> Page text:
──────────────────────────────

Postgame audio - Coach Howie Levy:

Mercer County Community College pushed the start of Tuesday night's game against Manor back an hour so head coach Howie Levy could go see his son Lior suit up for Princeton High School versus Notre Dame. Levy then rushed across the county to suffer a different class of agony than the pain created by helplessly watching your child play a sport. Switching from the stands to the sidelines, Levy saw his MCCC squad fall behind early in the first half after taking an immediate 5-0 lead and struggle to catch the visiting Blue Jays.

Knowing that Mercer had raced past Manor on the road 99-80 a month previous, it was difficult to witness the Vikings struggle against a rangy, lateral zone. Center Filip Sekulic was unable to get many touches moving from block to block behind the defense and 5'4" guard Larry Webster's constant raining of three point shots off the bench from in front of the zone routinely landed short.

Even removing Sekulic from the floor and picking up Manor full court didn't help as MCCC fell behind 19-11.

Mustafa El-Amin kept his team in the conversation with a slashing lefty layup but bad fortune struck Mercer as a steal deflected off a referee and back to Manor on a possession that concluded with an unobstructed layup.

A spinning, pivoting jumper by El-Amin had the Vikings within five at the break, 27-22.

──────────────────────────────

> Dataset content:
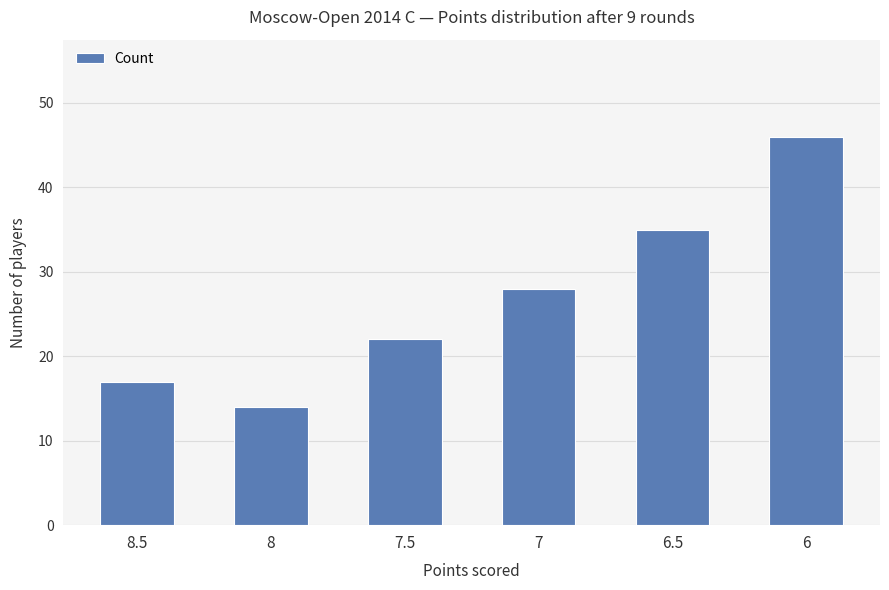

What position from the left is 8.5?

1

──────────────────────────────

> What the task requires:
Continue the Mercer County Community College game recap from its final sentence, picking up the account of the Vikings' game against Manor.

> Task answer:
"When you play a zone like that and you're not making shots, it tends to slow everything down," Levy acknowledged. "You start to not move so quickly, you sulk a little bit and the ball doesn't move fast enough. Your defense suffers, you're lacking in energy and it sort of compounds itself."

That aggravating aggregate continued into the second half. Manor's lead increased to 10 on a far side three before the play of Armando Davis gave Mercer a needed spark. Davis connected on a three pointer set up by some decent penetration of the zone and then slid in to take a charge on the other end.

With Manor up 44-35 the momentum began to change as Mercer made better decisions against the 2-3 defense. The bearded Andre Wilburn knocked down a three, then added two more by cutting to receive an inbounds path in rhythm.

Barry Brockington also overloaded the zone and drove left out of the paint to slim the deficit to one and finally with just over 8:00 remaining Wilburn made one of the nicest plays I've seen all year - reaching around the back of his man to rip a defensive rebound away from behind, turn and lay the steal home for a one point Mercer advantage.

What had been a game Manor was controlling saw lead changes on each of the next four possessions before the Blue Jays inched in front 52-49.

El-Amin promptly evened the score, crossing over at the top of the arc and connecting on an important three.

I don't have a play-by-play for the final four minutes, but Manor grabbed a near-impossible number of offensive rebounds, yet Mercer somehow survived almost every one. El-Amin made both sides of a one-and-one for a 56-54 advantage, was too strong on a lefty drive with his team up one but raced back to pick the pocket of a Blue Jay from behind.

Tyliek Kimbrough's steal and breakaway layup with just under a minute showing made it a three point game before both Webster and Kimbrough kept Manor at bay with four straight free throws, each pair coming with the lead down to two in the final :18.

Mercer improved to 16-6 with the victory, but Levy still sees progress that needs to happen.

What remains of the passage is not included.